Es más que curioso cómo se asemeja todo esto al histórico discurso del colonizador que en su mentalidad criminal le dice al colonizado cómo debe vivir, cómo debe comportarse y cómo debe resistir (y como no, cómo debe gobernarse). En este método de aculturación denigrante, nosotros tenemos que recordarles una serie de cuestiones.

En primer lugar debemos decir que Israel ha encarcelado y matado a muchos Gandhis palestinos en estos últimos 10 años, por lo que el tan cacareado éxito es más que relativo y cuestionable. (Ver listado y página)

En segundo lugar, les recordamos lo que dijo Gandhi:

“Yo cultivo el coraje tranquilo de morir sin matar. Pero, para el que no tenga ese coraje, le aconsejo el arte de matar y de morir, antes que huir cobardemente del peligro”.

En tercer lugar, debemos decir con la mayor de las claridades que todo pueblo tiene derecho a la resistencia en cualquiera de sus variantes ante la barbarie colonizadora y criminal, incluida la resistencia armada. Es un derecho inalienable contemplado en la legislación internacional y ratificado en la Resolución 3070 de la ONU en 1973 que:

1. Reafirma el derecho inalienable de todos los pueblos que se encuentran bajo dominación colonial y extranjera y subyugación foránea a la libre determinación, libertad e independencia de conformidad con las resoluciones 1514 (XV) de 14 de diciembre de 1960, 2649 (XXV) de 30 de noviembre de 1970 y 2787 (XXVI) de 6 de diciembre de 1971 de la Asamblea General;

2. Reafirma igualmente la legitimidad de la lucha de los pueblos por librarse de la dominación colonial extranjera y de la subyugación foránea por todos los medios a su alcance, incluida la lucha armada;

3. Insta a todos los Estados a que, de conformidad con la Carta de las Naciones Unidas y con las resoluciones pertinentes de las Naciones Unidas, reconozcan el derecho de todos los pueblos a la libre determinación e independencia, y ofrezcan ayuda moral, material y de otra índole a todos los pueblos que luchan por el pleno ejercicio de su derecho inalienable a la libre determinación e independencia.
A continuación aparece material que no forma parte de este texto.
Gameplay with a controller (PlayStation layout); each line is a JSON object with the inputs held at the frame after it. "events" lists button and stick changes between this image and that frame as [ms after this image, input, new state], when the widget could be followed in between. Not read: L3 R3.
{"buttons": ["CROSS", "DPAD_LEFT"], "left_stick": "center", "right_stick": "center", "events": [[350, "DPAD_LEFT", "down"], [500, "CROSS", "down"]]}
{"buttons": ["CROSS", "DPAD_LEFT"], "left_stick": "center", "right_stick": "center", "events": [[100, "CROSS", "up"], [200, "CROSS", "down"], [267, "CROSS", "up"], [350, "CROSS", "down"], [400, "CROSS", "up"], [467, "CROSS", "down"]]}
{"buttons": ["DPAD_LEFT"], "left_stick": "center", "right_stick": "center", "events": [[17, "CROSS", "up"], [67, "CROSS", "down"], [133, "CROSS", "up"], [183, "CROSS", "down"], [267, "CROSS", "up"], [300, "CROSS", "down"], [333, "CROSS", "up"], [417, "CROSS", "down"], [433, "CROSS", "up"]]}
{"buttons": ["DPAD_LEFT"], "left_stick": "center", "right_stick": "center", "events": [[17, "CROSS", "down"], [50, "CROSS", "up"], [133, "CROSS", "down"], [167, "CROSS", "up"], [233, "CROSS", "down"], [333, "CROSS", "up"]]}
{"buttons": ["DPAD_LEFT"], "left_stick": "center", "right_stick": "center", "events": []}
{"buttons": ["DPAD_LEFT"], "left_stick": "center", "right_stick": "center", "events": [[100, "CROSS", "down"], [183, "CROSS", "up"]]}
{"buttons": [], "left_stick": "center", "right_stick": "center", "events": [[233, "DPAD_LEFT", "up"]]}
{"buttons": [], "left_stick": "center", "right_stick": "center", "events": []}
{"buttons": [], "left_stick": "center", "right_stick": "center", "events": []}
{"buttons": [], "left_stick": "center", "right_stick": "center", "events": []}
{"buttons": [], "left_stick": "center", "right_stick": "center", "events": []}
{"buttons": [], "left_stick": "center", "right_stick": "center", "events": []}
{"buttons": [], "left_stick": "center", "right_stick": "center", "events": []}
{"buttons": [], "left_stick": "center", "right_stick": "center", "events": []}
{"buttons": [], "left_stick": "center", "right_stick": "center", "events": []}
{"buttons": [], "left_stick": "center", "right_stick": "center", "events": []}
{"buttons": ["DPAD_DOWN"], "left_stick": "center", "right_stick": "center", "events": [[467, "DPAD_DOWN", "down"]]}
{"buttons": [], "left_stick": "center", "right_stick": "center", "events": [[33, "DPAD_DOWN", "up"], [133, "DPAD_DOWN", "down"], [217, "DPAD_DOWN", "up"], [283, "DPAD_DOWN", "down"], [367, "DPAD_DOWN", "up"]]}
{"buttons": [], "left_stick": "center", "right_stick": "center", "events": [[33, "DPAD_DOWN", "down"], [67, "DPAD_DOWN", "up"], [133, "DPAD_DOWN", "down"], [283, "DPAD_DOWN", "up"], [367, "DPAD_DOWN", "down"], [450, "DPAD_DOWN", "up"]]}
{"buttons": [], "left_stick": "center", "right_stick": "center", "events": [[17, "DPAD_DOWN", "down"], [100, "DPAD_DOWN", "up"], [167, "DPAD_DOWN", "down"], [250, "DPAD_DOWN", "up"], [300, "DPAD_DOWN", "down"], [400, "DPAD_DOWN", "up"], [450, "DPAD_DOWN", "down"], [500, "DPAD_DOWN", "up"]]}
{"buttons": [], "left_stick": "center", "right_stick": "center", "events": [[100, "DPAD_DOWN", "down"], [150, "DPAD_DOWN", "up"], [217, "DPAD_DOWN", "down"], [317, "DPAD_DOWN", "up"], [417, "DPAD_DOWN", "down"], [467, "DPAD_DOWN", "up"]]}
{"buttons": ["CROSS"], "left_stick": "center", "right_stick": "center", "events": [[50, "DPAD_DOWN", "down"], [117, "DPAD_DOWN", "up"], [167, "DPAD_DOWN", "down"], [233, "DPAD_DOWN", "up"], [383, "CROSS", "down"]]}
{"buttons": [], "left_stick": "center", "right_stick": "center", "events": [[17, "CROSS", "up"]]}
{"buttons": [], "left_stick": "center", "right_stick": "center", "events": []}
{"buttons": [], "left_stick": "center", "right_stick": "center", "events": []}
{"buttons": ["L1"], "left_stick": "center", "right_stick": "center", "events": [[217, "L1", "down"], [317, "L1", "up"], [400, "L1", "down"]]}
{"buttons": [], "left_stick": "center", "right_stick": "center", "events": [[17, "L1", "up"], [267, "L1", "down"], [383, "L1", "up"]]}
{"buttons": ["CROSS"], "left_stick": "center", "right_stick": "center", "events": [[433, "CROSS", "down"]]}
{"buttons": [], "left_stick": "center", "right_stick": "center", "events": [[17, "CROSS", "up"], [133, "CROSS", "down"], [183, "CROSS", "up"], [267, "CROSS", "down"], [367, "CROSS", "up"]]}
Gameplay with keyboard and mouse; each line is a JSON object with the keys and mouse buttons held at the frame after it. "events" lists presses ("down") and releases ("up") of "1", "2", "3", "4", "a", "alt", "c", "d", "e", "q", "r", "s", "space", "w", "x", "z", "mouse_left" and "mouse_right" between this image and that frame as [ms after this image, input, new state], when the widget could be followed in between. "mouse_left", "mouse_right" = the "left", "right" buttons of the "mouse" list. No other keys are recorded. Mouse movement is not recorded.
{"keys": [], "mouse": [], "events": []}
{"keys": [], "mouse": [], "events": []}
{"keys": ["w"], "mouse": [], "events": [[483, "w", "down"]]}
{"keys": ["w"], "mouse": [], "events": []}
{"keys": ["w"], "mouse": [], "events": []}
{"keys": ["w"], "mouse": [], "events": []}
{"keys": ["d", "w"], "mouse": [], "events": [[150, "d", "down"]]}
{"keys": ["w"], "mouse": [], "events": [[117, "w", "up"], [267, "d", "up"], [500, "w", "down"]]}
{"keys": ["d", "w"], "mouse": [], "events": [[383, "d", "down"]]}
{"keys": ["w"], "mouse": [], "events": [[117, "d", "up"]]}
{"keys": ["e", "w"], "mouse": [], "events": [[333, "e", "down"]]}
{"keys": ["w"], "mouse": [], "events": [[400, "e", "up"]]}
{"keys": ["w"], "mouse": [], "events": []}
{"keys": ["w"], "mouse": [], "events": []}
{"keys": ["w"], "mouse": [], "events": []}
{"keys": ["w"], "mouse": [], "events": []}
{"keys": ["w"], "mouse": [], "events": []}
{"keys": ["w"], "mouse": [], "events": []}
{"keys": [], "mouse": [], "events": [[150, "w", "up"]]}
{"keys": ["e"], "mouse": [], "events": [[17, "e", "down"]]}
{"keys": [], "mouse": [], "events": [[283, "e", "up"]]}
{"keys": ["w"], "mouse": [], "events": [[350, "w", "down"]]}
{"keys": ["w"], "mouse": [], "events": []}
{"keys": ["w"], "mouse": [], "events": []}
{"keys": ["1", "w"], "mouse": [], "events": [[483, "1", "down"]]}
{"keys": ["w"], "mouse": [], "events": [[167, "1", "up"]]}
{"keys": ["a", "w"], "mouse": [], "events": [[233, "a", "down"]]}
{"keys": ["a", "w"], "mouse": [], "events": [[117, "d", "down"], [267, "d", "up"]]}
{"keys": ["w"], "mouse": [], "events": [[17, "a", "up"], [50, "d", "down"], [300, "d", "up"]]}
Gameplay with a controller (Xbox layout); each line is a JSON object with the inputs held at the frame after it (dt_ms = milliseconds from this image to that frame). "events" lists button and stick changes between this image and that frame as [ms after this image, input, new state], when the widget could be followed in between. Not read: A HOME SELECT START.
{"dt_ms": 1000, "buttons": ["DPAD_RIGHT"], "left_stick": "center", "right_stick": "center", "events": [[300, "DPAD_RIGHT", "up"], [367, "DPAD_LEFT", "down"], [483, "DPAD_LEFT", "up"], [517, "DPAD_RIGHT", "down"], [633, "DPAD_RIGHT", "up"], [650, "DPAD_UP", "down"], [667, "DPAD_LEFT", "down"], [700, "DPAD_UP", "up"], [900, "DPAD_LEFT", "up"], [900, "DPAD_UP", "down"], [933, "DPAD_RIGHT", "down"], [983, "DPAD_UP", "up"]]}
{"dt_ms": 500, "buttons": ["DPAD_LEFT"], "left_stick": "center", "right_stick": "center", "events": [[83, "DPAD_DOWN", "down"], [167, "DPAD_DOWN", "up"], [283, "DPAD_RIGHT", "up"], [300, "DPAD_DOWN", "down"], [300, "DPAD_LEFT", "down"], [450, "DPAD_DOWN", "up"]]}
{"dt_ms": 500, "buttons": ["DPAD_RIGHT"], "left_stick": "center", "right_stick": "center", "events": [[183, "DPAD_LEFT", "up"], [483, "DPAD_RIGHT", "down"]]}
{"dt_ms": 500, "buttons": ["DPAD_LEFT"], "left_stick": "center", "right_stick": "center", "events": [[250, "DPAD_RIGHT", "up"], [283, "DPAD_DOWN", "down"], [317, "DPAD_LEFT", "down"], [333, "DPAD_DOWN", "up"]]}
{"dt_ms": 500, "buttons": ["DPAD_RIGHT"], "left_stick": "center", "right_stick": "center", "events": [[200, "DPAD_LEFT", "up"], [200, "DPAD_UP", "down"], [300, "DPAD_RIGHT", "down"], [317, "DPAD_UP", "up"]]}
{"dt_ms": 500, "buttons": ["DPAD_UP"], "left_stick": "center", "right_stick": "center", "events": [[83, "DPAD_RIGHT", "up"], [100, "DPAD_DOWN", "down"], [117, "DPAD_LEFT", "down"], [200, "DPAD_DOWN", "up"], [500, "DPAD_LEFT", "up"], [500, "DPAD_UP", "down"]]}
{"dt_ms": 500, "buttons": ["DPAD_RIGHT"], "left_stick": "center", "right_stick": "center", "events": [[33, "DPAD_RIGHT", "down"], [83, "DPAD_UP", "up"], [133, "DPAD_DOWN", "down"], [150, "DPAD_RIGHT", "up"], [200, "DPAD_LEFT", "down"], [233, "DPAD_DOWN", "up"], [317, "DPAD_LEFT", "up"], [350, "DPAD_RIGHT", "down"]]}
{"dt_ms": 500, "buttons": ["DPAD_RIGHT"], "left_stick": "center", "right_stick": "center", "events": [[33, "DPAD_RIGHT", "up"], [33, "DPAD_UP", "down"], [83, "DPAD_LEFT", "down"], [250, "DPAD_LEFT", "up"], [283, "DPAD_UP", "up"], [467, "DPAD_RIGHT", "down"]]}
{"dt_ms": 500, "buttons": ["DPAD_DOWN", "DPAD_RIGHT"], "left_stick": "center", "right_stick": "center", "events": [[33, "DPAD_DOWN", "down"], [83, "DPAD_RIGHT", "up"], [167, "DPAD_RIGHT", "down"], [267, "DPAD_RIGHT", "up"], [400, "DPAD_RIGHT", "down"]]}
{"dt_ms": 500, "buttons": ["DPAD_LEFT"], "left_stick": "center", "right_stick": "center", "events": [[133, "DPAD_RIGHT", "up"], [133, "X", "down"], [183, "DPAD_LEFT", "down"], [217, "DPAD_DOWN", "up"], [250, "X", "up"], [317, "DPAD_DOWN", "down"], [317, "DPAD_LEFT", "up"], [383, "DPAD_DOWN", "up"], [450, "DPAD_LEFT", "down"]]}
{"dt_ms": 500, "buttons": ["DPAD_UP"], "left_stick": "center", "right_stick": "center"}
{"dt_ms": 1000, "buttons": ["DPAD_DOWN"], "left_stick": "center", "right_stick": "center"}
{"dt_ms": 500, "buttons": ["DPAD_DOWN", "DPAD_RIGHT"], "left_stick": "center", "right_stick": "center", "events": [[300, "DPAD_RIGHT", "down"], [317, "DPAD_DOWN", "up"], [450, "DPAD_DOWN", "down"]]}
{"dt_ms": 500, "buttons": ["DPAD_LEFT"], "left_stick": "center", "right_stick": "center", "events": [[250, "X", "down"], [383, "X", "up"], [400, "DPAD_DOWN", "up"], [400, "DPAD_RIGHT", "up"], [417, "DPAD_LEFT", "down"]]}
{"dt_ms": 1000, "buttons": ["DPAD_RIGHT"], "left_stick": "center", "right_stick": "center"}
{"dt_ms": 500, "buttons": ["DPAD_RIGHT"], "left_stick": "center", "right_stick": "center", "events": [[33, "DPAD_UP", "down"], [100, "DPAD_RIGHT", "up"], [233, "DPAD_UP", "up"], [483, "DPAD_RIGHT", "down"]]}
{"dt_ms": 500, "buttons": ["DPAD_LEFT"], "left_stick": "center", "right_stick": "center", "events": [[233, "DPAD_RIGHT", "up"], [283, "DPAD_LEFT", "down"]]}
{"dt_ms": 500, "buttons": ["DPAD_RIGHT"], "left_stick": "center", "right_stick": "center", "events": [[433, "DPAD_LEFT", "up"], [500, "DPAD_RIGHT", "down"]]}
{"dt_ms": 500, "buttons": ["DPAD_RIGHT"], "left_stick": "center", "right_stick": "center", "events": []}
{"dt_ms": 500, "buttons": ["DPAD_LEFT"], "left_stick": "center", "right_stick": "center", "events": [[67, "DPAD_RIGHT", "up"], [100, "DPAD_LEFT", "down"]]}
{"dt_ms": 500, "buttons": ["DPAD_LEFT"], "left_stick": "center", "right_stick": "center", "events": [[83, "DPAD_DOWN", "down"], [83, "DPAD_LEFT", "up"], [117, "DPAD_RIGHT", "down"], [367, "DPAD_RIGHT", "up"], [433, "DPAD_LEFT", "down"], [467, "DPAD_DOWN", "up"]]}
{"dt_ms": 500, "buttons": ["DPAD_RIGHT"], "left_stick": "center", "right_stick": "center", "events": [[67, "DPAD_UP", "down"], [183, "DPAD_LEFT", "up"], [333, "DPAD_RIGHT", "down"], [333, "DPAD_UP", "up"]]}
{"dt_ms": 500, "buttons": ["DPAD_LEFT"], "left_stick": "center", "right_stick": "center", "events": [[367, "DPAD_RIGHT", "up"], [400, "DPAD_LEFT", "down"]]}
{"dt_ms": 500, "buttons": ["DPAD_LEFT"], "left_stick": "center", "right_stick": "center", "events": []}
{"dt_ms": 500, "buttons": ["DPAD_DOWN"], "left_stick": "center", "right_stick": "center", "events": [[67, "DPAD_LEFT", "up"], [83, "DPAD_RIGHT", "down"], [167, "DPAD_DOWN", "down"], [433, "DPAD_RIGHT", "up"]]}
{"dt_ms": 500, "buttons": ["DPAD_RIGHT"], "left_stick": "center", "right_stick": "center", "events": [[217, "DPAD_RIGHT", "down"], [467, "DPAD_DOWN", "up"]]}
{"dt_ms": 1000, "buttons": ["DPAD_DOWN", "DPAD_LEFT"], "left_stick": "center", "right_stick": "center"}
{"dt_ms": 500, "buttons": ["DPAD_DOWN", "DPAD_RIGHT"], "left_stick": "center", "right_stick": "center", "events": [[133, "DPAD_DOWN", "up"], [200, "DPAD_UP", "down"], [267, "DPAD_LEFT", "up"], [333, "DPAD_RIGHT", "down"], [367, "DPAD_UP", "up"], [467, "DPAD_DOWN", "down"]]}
El artículo 2 de la Resolución 3070, del 30 de noviembre de 1973, de la Asamblea General de las Naciones Unidas, que constituye, como todas las resoluciones de la ONU, derecho internacional que deben ser acatado por todos los Estados miembros, deja nula de toda nulidad, todas las acusaciones de “terrorismo” con las que se tienden a denominar las acciones de defensa de los pueblos libanés y palestino, frente a las continuas incursiones e invasiones del ejército del Estado de Israel.

Podríamos también hablar de la violencia liberadora de Jean Paul Sartre en su apoyo intelectual y lúcido a la guerra de liberación argelina y todo movimiento de liberación, o la lucidez de pensamiento y acción del revolucionario Frantz Fanon en su intento por encontrar vías de lucha propia y libre de injerencia mental eurocéntrica bajo cualquier régimen de colonización.

Pero creemos que con lo dicho queda más que clara nuestra posición. Felicitamos a los manifestantes de Budrus y otras poblaciones cisjordanas. Les abrazamos a la distancia y les animamos a seguir su lucha. Pero también les decimos que no formaremos parte del engañoso discurso occidental neocolonizador que pretende borrar de la Historia y del Derecho la legitimidad de toda resistencia ante el criminal opresor.

Sabemos que la primera víctima de cualquier conflicto es la verdad. No nos cansaremos de recordarla siempre que sea necesario.